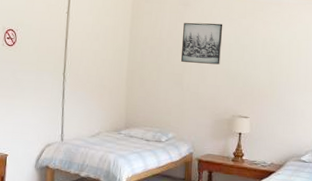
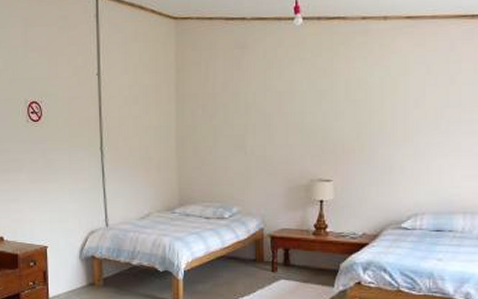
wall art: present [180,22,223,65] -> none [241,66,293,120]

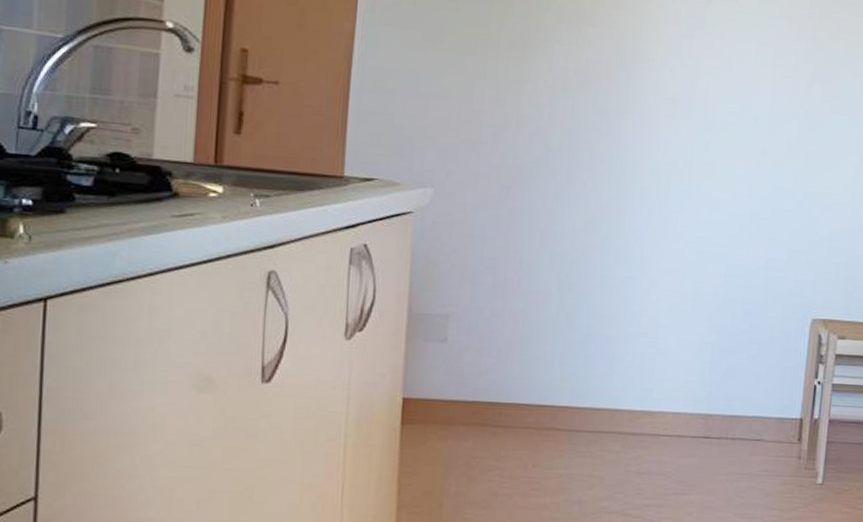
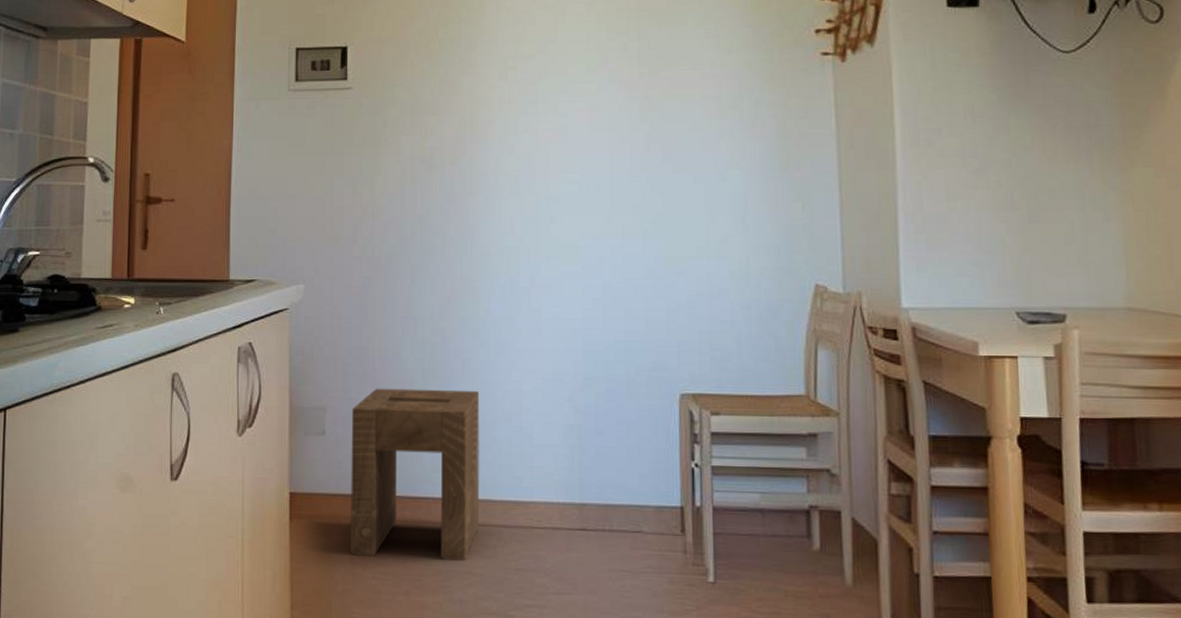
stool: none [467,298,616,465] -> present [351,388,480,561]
=====
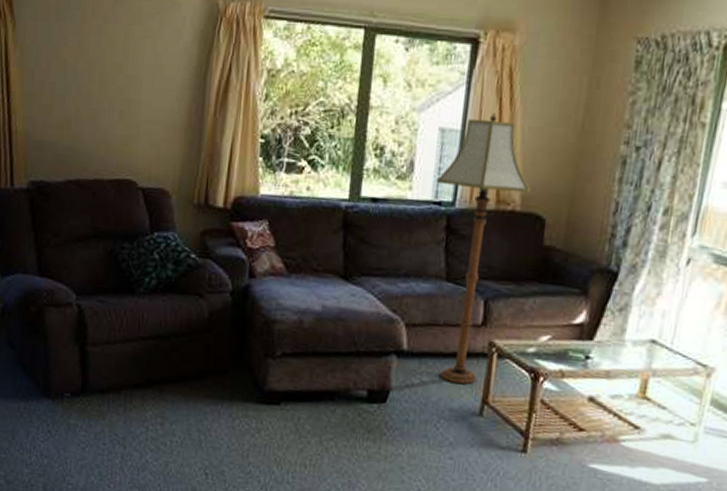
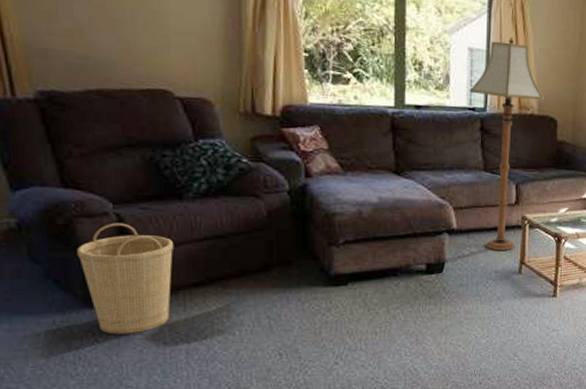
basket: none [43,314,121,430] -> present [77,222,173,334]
=====
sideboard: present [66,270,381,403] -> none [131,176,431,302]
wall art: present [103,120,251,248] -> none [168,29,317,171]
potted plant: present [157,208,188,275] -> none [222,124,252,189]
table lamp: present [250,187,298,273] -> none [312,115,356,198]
=====
> [Brief]: From the listing above, output exactly the run of lines that starts with the line containing "sideboard: present [66,270,381,403]" and ends with the line containing "table lamp: present".

> [Answer box]:
sideboard: present [66,270,381,403] -> none [131,176,431,302]
wall art: present [103,120,251,248] -> none [168,29,317,171]
potted plant: present [157,208,188,275] -> none [222,124,252,189]
table lamp: present [250,187,298,273] -> none [312,115,356,198]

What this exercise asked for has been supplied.